» **Spatial grounding data**

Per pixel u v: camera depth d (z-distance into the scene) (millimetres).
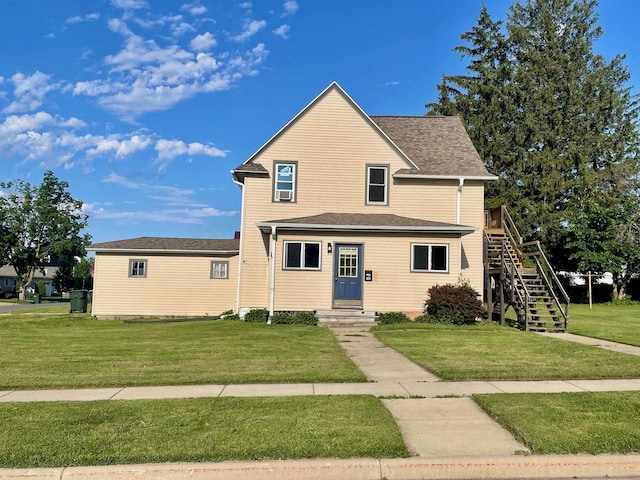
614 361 9875
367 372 8977
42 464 4727
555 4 42281
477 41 41062
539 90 36938
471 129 37156
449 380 8305
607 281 34906
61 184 58188
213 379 8188
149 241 23953
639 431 5594
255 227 19359
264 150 19641
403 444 5156
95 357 10406
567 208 35312
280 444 5109
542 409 6449
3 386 7758
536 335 14102
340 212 19609
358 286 17500
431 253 17594
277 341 12664
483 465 4816
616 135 38188
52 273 80562
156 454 4871
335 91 19953
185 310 22719
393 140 22016
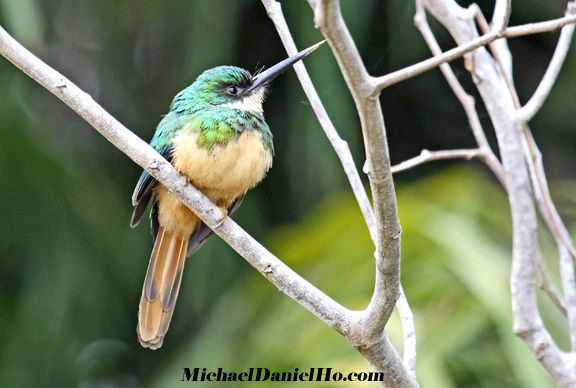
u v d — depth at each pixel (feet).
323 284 27.91
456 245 26.55
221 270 33.37
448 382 23.62
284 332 27.55
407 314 17.39
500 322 24.26
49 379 32.45
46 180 32.12
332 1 12.21
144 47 35.58
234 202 22.58
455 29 20.56
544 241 27.89
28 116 32.42
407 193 29.96
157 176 18.24
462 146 35.83
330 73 31.81
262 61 33.96
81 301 32.89
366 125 13.34
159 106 34.53
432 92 35.68
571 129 35.86
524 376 23.29
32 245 32.63
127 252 33.32
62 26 35.14
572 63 34.60
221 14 32.78
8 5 27.94
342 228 29.37
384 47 33.55
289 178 34.47
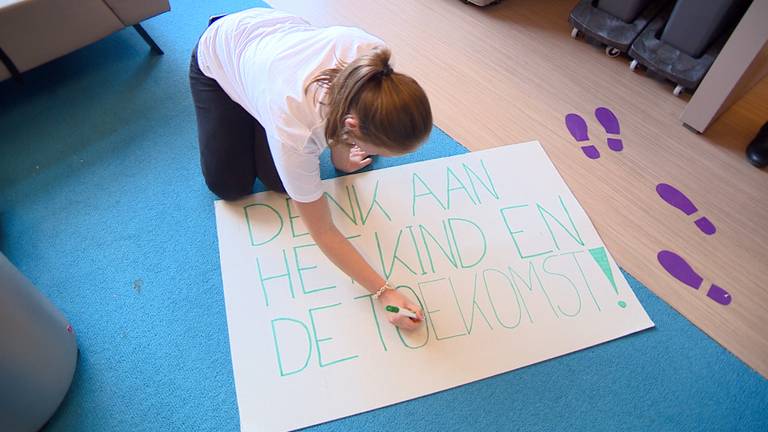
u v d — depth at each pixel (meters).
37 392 0.84
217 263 1.10
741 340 1.01
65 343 0.91
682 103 1.43
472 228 1.14
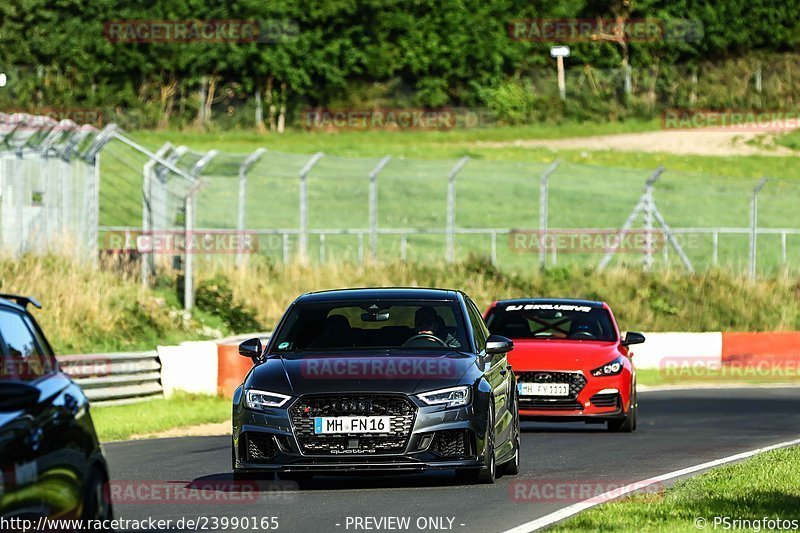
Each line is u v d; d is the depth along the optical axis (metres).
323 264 134.25
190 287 117.19
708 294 141.62
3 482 23.70
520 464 52.75
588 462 53.56
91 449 27.94
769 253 191.00
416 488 44.00
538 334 74.56
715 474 45.81
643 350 118.00
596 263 152.62
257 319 119.56
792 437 65.94
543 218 144.12
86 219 117.88
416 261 139.88
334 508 39.34
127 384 84.31
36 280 104.12
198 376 88.94
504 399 47.59
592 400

» **BRIEF**
Go through the entries and copy every line that has "depth".

» **EXERCISE SOLUTION**
Per pixel u v: camera depth d (z-distance into the scene) (millimetres).
u v d — depth at each pixel (feet).
u v d — depth at each pixel (meters).
Each line is u v d; d is the depth along the optical axis (metres).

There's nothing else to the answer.